Task instructions: Please rewrite each of the records below, substituting "partFeature" for "myFeature" and keeping everything else the same.

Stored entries
>>>

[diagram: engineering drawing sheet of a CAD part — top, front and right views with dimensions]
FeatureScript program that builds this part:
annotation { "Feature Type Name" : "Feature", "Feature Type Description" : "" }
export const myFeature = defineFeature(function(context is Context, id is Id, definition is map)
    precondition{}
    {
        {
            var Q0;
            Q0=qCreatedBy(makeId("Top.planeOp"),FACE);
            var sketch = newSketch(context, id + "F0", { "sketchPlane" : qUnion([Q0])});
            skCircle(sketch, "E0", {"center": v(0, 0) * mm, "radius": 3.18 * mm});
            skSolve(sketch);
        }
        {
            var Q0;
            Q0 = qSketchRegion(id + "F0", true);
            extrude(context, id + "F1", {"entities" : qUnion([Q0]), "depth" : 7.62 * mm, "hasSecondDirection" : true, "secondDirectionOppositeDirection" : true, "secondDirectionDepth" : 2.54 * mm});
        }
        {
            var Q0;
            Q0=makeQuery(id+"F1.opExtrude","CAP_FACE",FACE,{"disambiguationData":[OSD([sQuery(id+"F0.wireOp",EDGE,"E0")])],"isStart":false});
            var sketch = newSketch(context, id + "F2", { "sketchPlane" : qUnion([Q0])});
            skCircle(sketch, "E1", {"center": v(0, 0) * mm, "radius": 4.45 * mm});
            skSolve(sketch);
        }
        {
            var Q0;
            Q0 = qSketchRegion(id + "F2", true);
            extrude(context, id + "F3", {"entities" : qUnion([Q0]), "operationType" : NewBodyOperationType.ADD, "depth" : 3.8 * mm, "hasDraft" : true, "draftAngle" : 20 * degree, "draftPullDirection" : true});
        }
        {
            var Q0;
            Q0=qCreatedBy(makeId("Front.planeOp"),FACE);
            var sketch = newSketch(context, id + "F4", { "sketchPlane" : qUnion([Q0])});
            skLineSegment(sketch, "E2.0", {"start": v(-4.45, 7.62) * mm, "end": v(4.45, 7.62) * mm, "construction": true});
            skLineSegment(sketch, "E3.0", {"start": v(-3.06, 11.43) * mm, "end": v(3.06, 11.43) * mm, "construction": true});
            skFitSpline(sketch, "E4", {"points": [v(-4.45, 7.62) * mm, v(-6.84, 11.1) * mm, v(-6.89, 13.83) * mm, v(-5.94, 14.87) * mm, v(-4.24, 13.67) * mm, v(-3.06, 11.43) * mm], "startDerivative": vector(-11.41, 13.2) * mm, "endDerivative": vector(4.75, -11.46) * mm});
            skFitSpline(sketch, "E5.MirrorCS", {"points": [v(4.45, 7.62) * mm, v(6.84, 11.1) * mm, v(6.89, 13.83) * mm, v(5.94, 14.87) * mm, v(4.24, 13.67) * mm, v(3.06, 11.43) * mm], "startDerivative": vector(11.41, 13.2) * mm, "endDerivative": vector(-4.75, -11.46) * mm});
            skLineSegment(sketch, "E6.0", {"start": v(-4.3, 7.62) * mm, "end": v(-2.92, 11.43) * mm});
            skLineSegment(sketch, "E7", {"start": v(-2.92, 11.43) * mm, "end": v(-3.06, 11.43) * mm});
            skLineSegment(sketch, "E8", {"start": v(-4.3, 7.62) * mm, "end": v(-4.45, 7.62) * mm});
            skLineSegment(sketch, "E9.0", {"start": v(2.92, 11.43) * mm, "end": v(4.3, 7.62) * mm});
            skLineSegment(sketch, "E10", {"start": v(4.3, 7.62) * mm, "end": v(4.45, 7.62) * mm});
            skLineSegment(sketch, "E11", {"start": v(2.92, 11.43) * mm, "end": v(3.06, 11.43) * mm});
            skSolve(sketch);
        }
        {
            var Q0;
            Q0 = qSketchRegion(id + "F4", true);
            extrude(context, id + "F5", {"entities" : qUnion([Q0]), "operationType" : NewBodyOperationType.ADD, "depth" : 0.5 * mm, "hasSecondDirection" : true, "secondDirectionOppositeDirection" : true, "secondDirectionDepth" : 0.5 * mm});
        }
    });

<<<

Correct output:
[diagram: engineering drawing sheet of a CAD part — top, front and right views with dimensions]
FeatureScript program that builds this part:
annotation { "Feature Type Name" : "Feature", "Feature Type Description" : "" }
export const partFeature = defineFeature(function(context is Context, id is Id, definition is map)
    precondition{}
    {
        {
            var Q0;
            Q0=qCreatedBy(makeId("Top.planeOp"),FACE);
            var sketch = newSketch(context, id + "F0", { "sketchPlane" : qUnion([Q0])});
            skCircle(sketch, "E0", {"center": v(0, 0) * mm, "radius": 3.18 * mm});
            skSolve(sketch);
        }
        {
            var Q0;
            Q0 = qSketchRegion(id + "F0", true);
            extrude(context, id + "F1", {"entities" : qUnion([Q0]), "depth" : 7.62 * mm, "hasSecondDirection" : true, "secondDirectionOppositeDirection" : true, "secondDirectionDepth" : 2.54 * mm});
        }
        {
            var Q0;
            Q0=makeQuery(id+"F1.opExtrude","CAP_FACE",FACE,{"disambiguationData":[OSD([sQuery(id+"F0.wireOp",EDGE,"E0")])],"isStart":false});
            var sketch = newSketch(context, id + "F2", { "sketchPlane" : qUnion([Q0])});
            skCircle(sketch, "E1", {"center": v(0, 0) * mm, "radius": 4.45 * mm});
            skSolve(sketch);
        }
        {
            var Q0;
            Q0 = qSketchRegion(id + "F2", true);
            extrude(context, id + "F3", {"entities" : qUnion([Q0]), "operationType" : NewBodyOperationType.ADD, "depth" : 3.8 * mm, "hasDraft" : true, "draftAngle" : 20 * degree, "draftPullDirection" : true});
        }
        {
            var Q0;
            Q0=qCreatedBy(makeId("Front.planeOp"),FACE);
            var sketch = newSketch(context, id + "F4", { "sketchPlane" : qUnion([Q0])});
            skLineSegment(sketch, "E2.0", {"start": v(-4.45, 7.62) * mm, "end": v(4.45, 7.62) * mm, "construction": true});
            skLineSegment(sketch, "E3.0", {"start": v(-3.06, 11.43) * mm, "end": v(3.06, 11.43) * mm, "construction": true});
            skFitSpline(sketch, "E4", {"points": [v(-4.45, 7.62) * mm, v(-6.84, 11.1) * mm, v(-6.89, 13.83) * mm, v(-5.94, 14.87) * mm, v(-4.24, 13.67) * mm, v(-3.06, 11.43) * mm], "startDerivative": vector(-11.41, 13.2) * mm, "endDerivative": vector(4.75, -11.46) * mm});
            skFitSpline(sketch, "E5.MirrorCS", {"points": [v(4.45, 7.62) * mm, v(6.84, 11.1) * mm, v(6.89, 13.83) * mm, v(5.94, 14.87) * mm, v(4.24, 13.67) * mm, v(3.06, 11.43) * mm], "startDerivative": vector(11.41, 13.2) * mm, "endDerivative": vector(-4.75, -11.46) * mm});
            skLineSegment(sketch, "E6.0", {"start": v(-4.3, 7.62) * mm, "end": v(-2.92, 11.43) * mm});
            skLineSegment(sketch, "E7", {"start": v(-2.92, 11.43) * mm, "end": v(-3.06, 11.43) * mm});
            skLineSegment(sketch, "E8", {"start": v(-4.3, 7.62) * mm, "end": v(-4.45, 7.62) * mm});
            skLineSegment(sketch, "E9.0", {"start": v(2.92, 11.43) * mm, "end": v(4.3, 7.62) * mm});
            skLineSegment(sketch, "E10", {"start": v(4.3, 7.62) * mm, "end": v(4.45, 7.62) * mm});
            skLineSegment(sketch, "E11", {"start": v(2.92, 11.43) * mm, "end": v(3.06, 11.43) * mm});
            skSolve(sketch);
        }
        {
            var Q0;
            Q0 = qSketchRegion(id + "F4", true);
            extrude(context, id + "F5", {"entities" : qUnion([Q0]), "operationType" : NewBodyOperationType.ADD, "depth" : 0.5 * mm, "hasSecondDirection" : true, "secondDirectionOppositeDirection" : true, "secondDirectionDepth" : 0.5 * mm});
        }
    });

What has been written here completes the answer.